As laboratory director since 2015, Thomas oversees FRIB’s research and education missions, the advancement of core capabilities, and technical innovations that advance discovery and the state of the art. Thomas sets the laboratory’s vision and priorities; directs supporting policies and programs; secures optimal operations and project funding; and ensures that the FRIB Laboratory satisfies contractual commitments and operates in a safe, cost-efficient, and environmentally responsible manner.

Thomas earned MS (1990) and PhD (1992) degrees in physics from Florida State University.
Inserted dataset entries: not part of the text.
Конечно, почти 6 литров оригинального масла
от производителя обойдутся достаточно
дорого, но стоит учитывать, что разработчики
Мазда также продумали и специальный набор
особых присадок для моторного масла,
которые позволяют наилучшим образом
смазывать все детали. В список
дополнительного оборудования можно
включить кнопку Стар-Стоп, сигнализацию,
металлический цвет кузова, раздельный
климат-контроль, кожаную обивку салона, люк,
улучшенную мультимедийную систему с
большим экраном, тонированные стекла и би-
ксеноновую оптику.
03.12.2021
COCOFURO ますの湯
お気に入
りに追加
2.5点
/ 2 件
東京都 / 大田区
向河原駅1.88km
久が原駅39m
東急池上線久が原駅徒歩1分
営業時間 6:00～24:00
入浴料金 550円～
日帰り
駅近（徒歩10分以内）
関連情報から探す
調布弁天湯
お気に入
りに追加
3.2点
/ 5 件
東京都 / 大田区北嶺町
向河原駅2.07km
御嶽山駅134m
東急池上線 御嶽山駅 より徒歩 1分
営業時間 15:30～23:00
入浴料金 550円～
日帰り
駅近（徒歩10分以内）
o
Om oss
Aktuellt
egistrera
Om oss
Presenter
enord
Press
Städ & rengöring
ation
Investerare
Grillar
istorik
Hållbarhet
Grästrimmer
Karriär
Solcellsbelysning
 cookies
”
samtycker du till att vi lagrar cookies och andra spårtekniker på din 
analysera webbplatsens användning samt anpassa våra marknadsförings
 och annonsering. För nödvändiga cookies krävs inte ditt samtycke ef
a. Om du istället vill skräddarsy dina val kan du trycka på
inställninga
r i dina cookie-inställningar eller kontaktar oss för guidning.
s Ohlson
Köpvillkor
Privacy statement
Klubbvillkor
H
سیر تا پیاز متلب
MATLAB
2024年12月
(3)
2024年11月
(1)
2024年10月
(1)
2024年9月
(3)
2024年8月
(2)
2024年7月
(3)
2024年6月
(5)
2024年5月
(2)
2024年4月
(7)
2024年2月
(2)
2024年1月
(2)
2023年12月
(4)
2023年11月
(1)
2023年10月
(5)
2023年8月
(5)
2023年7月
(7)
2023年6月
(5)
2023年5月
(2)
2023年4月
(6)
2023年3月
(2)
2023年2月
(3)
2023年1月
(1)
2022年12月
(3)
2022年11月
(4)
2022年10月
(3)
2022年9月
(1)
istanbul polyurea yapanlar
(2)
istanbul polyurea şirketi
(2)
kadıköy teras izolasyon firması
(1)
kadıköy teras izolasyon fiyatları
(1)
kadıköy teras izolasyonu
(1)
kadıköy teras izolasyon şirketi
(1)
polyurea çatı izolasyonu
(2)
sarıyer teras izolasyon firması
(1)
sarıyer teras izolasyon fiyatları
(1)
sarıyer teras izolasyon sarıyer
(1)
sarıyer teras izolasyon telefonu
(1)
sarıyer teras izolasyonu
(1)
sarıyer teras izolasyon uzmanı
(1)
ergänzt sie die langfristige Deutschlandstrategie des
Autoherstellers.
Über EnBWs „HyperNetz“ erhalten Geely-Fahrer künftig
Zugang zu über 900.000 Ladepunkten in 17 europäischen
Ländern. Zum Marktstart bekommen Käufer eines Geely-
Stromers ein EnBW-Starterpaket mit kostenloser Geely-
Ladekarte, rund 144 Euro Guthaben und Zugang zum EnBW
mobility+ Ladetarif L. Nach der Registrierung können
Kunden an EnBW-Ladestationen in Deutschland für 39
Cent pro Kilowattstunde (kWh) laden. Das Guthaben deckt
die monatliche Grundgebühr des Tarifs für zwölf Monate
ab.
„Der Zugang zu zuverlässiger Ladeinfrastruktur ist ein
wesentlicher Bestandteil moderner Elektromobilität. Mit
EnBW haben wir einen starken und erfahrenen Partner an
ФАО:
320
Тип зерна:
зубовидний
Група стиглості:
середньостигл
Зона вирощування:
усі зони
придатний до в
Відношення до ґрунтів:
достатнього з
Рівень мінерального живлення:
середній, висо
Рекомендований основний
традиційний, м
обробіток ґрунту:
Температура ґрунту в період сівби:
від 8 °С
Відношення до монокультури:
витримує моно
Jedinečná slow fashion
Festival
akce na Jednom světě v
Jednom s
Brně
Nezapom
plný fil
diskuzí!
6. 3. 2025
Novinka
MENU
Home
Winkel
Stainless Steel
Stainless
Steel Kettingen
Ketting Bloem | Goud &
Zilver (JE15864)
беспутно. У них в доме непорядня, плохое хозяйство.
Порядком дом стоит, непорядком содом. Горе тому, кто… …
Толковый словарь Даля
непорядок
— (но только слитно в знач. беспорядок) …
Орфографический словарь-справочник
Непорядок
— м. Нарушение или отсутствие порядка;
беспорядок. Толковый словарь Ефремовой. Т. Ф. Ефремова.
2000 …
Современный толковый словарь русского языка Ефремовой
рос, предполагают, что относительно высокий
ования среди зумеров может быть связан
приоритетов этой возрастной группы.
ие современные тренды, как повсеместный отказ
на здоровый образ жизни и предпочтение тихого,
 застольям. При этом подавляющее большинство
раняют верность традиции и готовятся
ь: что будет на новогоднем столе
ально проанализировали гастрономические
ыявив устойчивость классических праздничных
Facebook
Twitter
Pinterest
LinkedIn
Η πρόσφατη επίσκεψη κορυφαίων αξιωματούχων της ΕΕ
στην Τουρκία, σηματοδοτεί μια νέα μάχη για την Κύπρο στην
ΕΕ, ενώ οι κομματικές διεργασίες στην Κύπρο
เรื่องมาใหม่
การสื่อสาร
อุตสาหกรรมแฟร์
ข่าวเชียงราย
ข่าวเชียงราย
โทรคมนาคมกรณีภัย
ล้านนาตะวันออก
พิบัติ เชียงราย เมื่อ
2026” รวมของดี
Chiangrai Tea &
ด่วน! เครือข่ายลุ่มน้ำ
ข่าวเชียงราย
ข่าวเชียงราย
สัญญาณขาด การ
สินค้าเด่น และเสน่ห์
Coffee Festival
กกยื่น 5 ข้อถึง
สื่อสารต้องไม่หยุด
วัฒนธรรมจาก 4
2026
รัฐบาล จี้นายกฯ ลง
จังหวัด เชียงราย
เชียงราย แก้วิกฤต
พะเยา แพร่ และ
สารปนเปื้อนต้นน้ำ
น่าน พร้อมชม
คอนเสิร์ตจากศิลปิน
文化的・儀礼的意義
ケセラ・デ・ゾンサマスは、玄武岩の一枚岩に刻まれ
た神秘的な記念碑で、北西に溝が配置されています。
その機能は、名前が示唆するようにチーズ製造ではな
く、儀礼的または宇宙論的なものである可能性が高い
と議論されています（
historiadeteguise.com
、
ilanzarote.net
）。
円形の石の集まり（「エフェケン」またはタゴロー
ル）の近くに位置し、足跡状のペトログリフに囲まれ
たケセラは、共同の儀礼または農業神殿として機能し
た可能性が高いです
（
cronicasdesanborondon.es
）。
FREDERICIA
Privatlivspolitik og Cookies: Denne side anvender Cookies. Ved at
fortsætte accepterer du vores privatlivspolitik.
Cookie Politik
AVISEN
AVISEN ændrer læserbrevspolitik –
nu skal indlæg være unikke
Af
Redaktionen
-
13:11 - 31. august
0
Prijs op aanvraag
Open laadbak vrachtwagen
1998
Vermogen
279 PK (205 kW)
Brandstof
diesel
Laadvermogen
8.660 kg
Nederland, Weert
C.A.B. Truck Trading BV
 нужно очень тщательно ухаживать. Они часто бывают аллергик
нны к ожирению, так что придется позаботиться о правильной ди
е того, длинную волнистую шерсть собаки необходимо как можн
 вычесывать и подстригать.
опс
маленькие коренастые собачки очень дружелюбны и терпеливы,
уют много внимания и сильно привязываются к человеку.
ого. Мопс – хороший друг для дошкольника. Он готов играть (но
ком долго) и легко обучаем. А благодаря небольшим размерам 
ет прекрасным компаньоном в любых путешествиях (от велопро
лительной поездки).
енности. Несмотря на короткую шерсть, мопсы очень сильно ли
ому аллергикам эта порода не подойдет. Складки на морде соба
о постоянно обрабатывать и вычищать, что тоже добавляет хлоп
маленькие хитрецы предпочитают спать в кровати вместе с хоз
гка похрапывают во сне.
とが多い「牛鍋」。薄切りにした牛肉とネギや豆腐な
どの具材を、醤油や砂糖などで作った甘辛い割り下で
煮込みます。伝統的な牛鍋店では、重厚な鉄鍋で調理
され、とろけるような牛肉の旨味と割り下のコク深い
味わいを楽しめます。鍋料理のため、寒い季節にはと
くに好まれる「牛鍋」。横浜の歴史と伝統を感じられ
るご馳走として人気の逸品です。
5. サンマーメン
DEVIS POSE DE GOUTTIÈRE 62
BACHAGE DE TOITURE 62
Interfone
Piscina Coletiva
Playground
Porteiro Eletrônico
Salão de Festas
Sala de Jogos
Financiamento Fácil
He joined the National Superconducting Cyclotron Laboratory (NSCL) at MSU in 1992 as an NSCL Fellow, in 1995 he joined the MSU faculty in the Department of Physics and Astronomy, and is an MSU University Distinguished Professor since 2009. His research resulted in more than 200 publications and was recognized in 2006 with the Sackler Prize in the Physical Sciences. He is a Fellow of the American Physical Society, a Fellow of the American Association for the Advancement of Science, and is a Stanford Certified Project Manager.

In 2008, Thomas led the team that prepared the winning FRIB proposal and served as FRIB Project Director for the 13-year project that was completed on budget and ahead of schedule in January 2022. Thomas serves on advisory and review committees for one-of-a-kind science projects and facilities around the world.